• **What the task requires**:
Wherever the word "depth" occurs in the listing, copy the whole line.

• **Material provided**:
::::::
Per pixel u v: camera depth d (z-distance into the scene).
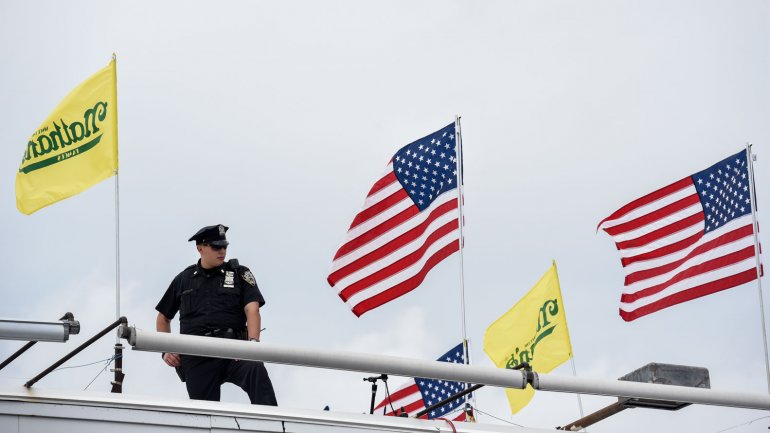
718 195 18.84
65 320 10.66
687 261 18.55
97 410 10.18
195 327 12.82
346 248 16.98
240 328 12.92
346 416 11.11
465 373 11.67
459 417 20.67
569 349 20.05
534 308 20.62
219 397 12.60
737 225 18.77
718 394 12.55
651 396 12.30
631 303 18.58
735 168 19.00
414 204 17.30
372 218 17.14
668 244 18.61
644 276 18.58
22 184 15.63
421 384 20.92
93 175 15.44
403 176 17.36
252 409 10.71
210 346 10.80
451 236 17.34
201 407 10.52
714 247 18.64
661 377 12.68
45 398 10.09
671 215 18.72
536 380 11.93
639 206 18.80
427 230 17.25
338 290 16.78
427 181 17.44
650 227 18.70
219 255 12.97
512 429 11.83
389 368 11.38
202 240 12.99
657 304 18.45
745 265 18.58
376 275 16.91
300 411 10.91
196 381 12.55
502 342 20.83
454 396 12.30
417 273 17.05
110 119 15.50
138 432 10.23
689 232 18.64
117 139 15.44
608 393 12.21
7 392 10.06
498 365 20.75
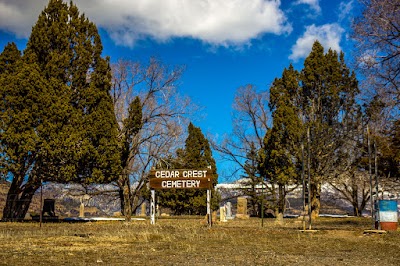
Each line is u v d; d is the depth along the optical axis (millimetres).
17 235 17625
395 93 24297
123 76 37062
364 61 24219
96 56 30156
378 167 34156
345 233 19062
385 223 19609
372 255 12453
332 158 36844
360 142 36344
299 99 39406
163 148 37375
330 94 38625
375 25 23625
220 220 32531
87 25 30125
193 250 13312
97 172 28016
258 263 10688
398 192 39250
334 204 53188
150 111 36938
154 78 37188
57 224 25188
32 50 28266
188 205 45844
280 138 35250
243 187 47469
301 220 33219
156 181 25734
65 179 27078
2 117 25219
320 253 12883
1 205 42562
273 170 35938
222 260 11195
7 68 27531
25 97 25500
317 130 35781
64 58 27938
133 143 36688
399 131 28797
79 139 26734
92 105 28984
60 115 26406
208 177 25203
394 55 23859
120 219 34156
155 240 16422
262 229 21438
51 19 29281
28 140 25062
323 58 39281
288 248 14094
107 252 12594
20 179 28031
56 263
::::::
• **Problem solution**:
Per pixel u v: camera depth d (z-distance into the scene).
Each line is u v d; d is the depth along the optical axis (millimetres).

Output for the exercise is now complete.